I think the biggest negative is how it can start taking up so much time and become addictive. 

It can have a negative influence on self-esteem, like when you don't get as many likes as you'd like on a picture/post, or simply don't like a picture you've been tagged in.

It also can make you want to fit in more, sometimes in the wrong ways eg. overexposing your body.

 
 
 
 
 
Doris
DorisPosted 03-06-2013 09:08 PM
@Birdeye - It can become addictive, you are right. it also I know I tend to be addicted to glorify my double life online when it is really that perfect at all 😛

@sagira - that is definitely being cyber-safe. Good point on the check-in option. It means ppl would know where to find you! I didn't think of that before...
 
 
 
 
 
Birdeye
BirdeyePosted 03-06-2013 09:07 PM

There is so much good and bad things happening, what can we do to protect ourselves from being victims?  

 


I think to begin with we have to use sense - don't add people you don't know, don't like or don't like you.

If someone's being mean to you online, delete them.

If things are continuing out of your control, tell someone who can help (report to the website, school, parents, police)

Don't get involved in things that you shouldn't, like when fights go on on a status.

Don't overshare, if you wouldn't be okay with you're entire school knowing it - don't post it, if you wouldn't be with your parents knowing you've done something - don't do it.

 

 

 
 
 
 
 
Doris
DorisPosted 03-06-2013 09:14 PM
@Birdeye - good point on not wanting the whole school knowing. My lecturer did say in our emails to a academia, don't write anything that you wouldnt want to see on the cover of your local newspaper.

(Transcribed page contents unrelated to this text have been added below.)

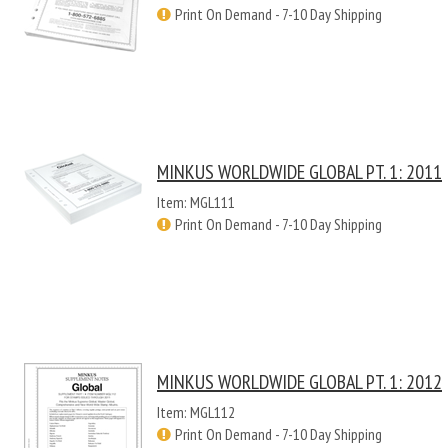
Print On Demand - 7-10 Day Shipping
MINKUS WORLDWIDE GLOBAL PT. 1: 2011
Item: MGL111
Print On Demand - 7-10 Day Shipping
MINKUS WORLDWIDE GLOBAL PT. 1: 2012
Item: MGL112
Print On Demand - 7-10 Day Shipping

@N1ghtW1ng - yes the 'letting go is important'. Because there is no body language or emotion to support whats written online, misinterpretation could happen. It is easier to let it go if it is rude or mean, because there is a chance it wasn't suppose to be mean or rude. I find it is best to follow up on the person on what they actually meant 🙂
 
 
 
 
 
_sagira_
_sagira_Posted 03-06-2013 09:05 PM

@Birdeye wrote:

What negative impacts can social media have on us?

 


I think the biggest negative is how it can start taking up so much time and become addictive. 

It can have a negative influence on self-esteem, like when you don't get as many likes as you'd like on a picture/post, or simply don't like a picture you've been tagged in.

It also can make you want to fit in more, sometimes in the wrong ways eg. overexposing your body.


Yeah I have felt this was on some occasions.  Especially if I have created an event and it seems like no one is interested.  It makes me feel pretty pathetic and negative about my self worth.